When Mrs Owens issued her divorce petition in May 2015 it’s doubtful that she thought she’d still be married five years later let alone see her case go to the Supreme Court and be the catalyst for the most significant changes to divorce law in generations.

The Supreme Court decision in July 2018 that Mrs Owens was not entitled to a divorce despite an unhappy relationship epitomises all that is wrong with our existing divorce laws. Currently (but not for much longer), divorcing couples must either spend a minimum of two years separated or one must blame the other for the marriage breaking down, relying on adultery or so-called unreasonable behaviour. Even if the couple mutually agree the relationship is over, they still have to apportion fault if they want to waive the two-year waiting period. 
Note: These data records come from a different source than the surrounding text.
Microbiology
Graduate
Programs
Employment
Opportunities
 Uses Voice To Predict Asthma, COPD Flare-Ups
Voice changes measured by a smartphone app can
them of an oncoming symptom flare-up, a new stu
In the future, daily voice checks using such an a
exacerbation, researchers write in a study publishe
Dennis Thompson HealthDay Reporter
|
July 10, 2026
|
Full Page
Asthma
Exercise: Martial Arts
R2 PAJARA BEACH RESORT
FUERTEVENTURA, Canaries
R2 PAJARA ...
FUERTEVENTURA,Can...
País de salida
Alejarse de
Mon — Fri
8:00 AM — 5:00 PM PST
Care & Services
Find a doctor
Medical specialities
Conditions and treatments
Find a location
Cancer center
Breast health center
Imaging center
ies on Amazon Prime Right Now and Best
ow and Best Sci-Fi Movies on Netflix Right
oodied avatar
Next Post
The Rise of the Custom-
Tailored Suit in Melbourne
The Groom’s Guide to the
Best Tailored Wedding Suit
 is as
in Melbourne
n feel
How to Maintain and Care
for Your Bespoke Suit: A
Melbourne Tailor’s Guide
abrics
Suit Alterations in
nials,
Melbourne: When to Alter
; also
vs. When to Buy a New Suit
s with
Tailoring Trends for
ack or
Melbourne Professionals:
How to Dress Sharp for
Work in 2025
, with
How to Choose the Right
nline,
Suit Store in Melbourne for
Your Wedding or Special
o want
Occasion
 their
At the centre of the Owens’ contested divorce was the interpretation of so-called unreasonable behaviour. Relying upon it involves the person bringing the divorce setting out a number of examples of their spouse’s behaviour that “proves” it is unreasonable for the couple to remain living together. 

The phrase “unreasonable behaviour” does not actually appear in the law. However, this short-hand was resulting in judges feeling that they needed to find “bad behaviour” in order to grant a divorce based on it, rather than the focus being on the impact of the behaviour on the spouse seeking the divorce. Added to that were very real concerns among family lawyers that those seeking a divorce were relying on increasingly extreme examples of conduct, inflaming an already fraught situation. 
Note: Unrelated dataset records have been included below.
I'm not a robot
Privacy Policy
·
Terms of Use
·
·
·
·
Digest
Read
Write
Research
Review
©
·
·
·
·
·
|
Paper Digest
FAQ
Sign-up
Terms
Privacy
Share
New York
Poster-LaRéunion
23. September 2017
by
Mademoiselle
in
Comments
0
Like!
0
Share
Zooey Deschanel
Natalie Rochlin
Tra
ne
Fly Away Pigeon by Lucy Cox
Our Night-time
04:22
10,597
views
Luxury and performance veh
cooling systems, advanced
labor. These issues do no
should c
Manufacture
We were instructed by Resolution, an organisation of around 6,500 family justice professionals committed to the constructive resolution of family disputes. We successfully applied for Resolution to intervene in the Supreme Court proceedings allowing Resolution the opportunity to provide the court with information about the practical problems that the current interpretation of the law was causing as well as providing an alternative interpretation of the law that would have allowed the court to grant Mrs Owens her divorce. 

The Supreme Court’s decision may not have been the one we were hoping for at the time but it shone a spotlight on the urgent need for reform. Almost four years on from sitting in the Supreme Court, we are on the brink of seeing that reform happen.  No fault divorce has never been about making divorce (or dissolution) easy or making marriages or civil partnerships disposable. Reform has always been about making the end of a relationship a more dignified process that is a little bit kinder to the families involved.